The old saint screamed and nearly pulled out his hair, but at the last moment he mastered himself, gripped the sides of his podium and said, through clenched teeth, "Just. Tell. Me. What. Easter. Is."
 
"Easter comes in December," Jenny said perkily. "It's when we put up a holiday tree, exchange presents, and celebrate the birth of Jesus."
 
"No," said Peter, relieved to be on familiar ground again, but still somewhat surprised by the answer. "I'm afraid that's not it." He turned to Jamie. "Can you tell me what Easter is?"
 
"That's an easy one," said Jamie, smiling at Jenny like the cat that swallowed the canary. "Easter's the fourth Thursday in November. Everyone gets together to celebrate the start of the Christmas shopping season on Friday, we eat turkey, and we're thankful for everything we get to buy."

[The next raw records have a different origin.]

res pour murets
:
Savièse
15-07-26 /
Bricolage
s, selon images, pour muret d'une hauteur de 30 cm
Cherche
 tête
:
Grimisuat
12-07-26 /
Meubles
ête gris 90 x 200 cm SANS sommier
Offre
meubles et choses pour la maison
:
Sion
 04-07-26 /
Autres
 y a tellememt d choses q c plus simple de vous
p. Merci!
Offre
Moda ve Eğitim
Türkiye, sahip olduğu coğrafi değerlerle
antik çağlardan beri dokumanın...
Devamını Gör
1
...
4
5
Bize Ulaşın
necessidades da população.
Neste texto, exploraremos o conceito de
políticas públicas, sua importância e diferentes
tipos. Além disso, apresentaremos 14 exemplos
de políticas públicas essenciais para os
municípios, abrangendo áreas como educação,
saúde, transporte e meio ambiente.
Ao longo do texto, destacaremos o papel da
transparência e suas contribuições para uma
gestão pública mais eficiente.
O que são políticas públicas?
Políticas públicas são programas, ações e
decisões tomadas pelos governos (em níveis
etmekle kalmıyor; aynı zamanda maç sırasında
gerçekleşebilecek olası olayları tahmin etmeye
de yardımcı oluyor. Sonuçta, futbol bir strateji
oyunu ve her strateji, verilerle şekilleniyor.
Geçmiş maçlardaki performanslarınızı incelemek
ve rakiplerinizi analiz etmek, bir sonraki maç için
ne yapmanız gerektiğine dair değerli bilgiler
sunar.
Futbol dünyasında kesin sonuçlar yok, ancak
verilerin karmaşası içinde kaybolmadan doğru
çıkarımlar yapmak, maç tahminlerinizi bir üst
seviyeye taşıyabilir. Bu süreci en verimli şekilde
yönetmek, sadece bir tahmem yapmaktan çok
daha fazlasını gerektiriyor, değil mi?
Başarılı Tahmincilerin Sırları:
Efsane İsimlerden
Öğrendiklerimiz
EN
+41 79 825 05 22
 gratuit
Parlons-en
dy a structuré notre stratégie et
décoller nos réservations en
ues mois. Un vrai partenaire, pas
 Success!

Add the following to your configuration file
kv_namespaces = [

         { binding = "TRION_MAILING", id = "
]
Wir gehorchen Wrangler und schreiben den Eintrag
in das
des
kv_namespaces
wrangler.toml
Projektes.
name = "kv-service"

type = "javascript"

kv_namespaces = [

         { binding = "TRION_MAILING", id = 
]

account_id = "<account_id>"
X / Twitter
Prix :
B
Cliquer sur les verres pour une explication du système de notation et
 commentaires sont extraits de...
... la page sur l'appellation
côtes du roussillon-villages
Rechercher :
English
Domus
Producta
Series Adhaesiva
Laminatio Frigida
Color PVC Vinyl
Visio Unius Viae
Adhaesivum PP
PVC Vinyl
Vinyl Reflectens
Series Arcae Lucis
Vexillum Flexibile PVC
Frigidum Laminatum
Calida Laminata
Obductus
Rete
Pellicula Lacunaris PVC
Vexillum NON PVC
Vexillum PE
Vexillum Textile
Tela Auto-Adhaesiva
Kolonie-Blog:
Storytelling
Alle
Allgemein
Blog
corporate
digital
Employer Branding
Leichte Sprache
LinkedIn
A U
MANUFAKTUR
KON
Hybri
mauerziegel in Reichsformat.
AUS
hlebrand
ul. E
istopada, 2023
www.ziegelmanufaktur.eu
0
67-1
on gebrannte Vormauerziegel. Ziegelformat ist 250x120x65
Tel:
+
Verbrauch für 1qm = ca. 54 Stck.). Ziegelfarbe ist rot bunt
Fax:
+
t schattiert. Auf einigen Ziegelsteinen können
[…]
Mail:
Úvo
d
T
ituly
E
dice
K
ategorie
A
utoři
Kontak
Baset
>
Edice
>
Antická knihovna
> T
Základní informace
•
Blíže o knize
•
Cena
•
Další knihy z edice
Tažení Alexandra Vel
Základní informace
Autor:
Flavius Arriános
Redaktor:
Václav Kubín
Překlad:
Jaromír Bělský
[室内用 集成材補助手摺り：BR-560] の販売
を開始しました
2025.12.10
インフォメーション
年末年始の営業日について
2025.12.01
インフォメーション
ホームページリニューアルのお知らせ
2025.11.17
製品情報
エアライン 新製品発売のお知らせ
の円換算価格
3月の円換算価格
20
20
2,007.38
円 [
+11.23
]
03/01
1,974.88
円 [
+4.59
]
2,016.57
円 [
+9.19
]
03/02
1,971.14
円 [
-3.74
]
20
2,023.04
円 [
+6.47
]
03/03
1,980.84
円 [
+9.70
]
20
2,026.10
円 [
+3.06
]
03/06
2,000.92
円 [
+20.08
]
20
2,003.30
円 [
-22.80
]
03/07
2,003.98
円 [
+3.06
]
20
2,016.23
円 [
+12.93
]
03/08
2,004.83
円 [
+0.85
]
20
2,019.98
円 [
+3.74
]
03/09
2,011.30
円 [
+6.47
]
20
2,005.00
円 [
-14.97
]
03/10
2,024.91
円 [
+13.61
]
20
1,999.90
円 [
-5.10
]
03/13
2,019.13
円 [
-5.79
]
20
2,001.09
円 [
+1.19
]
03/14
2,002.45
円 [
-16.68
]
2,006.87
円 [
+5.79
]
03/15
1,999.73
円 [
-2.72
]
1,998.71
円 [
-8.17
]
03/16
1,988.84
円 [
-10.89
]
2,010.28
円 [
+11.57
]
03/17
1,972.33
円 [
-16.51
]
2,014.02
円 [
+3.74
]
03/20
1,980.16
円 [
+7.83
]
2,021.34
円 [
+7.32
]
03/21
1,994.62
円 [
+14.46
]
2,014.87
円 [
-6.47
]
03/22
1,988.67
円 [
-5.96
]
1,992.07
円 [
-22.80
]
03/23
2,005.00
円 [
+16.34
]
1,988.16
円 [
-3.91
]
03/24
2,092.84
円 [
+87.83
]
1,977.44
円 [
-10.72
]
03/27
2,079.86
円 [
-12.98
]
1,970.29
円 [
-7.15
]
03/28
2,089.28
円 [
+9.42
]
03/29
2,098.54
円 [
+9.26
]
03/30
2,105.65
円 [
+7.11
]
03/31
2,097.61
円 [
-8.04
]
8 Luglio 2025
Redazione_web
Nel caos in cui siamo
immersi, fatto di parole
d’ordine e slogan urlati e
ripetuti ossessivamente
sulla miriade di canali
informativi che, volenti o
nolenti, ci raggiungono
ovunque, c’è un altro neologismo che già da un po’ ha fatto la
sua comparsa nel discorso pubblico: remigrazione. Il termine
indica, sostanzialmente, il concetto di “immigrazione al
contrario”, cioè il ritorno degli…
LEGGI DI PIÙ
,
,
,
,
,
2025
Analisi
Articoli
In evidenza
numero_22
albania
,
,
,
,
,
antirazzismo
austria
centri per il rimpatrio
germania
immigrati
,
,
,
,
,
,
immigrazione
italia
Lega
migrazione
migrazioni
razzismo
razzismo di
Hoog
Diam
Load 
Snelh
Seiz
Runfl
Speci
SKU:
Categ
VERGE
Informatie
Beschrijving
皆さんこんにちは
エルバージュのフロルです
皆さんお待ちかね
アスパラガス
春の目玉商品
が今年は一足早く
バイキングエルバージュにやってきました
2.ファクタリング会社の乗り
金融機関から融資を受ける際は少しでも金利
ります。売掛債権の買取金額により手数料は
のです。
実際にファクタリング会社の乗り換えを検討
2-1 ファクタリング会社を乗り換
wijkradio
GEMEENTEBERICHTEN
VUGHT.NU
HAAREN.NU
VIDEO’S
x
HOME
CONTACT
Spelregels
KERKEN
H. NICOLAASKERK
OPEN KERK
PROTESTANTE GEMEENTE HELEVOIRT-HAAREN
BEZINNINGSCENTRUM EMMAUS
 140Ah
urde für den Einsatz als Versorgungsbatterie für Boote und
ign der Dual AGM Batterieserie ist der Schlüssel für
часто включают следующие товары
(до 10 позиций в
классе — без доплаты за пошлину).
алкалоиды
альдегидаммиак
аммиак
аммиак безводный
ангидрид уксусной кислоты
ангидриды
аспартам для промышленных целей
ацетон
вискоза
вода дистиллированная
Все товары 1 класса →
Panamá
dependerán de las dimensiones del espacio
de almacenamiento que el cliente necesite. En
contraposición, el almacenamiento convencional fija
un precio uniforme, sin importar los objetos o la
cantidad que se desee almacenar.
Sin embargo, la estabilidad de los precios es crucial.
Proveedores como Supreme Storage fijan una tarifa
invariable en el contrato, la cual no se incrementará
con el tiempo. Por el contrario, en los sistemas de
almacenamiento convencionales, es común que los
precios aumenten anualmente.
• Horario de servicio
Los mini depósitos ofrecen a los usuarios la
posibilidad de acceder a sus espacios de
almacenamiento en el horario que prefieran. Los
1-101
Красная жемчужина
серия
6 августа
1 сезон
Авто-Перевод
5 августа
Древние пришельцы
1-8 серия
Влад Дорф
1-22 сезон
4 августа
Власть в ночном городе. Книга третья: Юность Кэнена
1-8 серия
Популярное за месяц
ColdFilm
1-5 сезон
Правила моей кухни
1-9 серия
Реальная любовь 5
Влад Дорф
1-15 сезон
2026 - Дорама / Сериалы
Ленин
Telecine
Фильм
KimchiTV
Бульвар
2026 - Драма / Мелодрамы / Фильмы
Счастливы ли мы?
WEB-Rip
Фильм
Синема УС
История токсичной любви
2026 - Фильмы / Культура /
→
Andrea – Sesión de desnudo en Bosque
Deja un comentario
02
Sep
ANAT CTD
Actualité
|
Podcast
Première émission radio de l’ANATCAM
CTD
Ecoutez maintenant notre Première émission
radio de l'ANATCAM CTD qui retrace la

Peter sighed, shook his head, and peered over his half-moon spectacles at Jessica, who had been waiting patiently in line behind the other two. "I don't suppose you can tell me what Easter is?"
Jessica smiled and looked St. Peter in the eyes, "Of course I know what Easter is," she said confidently.

"Oh?" said Peter, and the slightest measure of hope entered his voice. "Please explain."
 
"Easter is the Christian holiday that coincides with the Jewish celebration of Passover," Jessica said with the easy manner of someone repeating oft-reheared bits of knowledge. "Jesus and his disciples were eating at the Last Supper, and later that evening one of his disciples turned Jesus over to the Romans. The Romans took him to be crucified and he was stabbed in the side, made to wear a crown of thorns, and was hung on a cross with nails through his hands. He was buried in a nearby cave that was sealed off by a large boulder."
 
St. Peter smiled broadly with delight and relief. At last, he thought, here's someone who knows what she's talking about.
Then Jessica continued: "Every year the boulder is moved aside so that Jesus can come out... and, if he sees his shadow, there will be six more weeks of winter."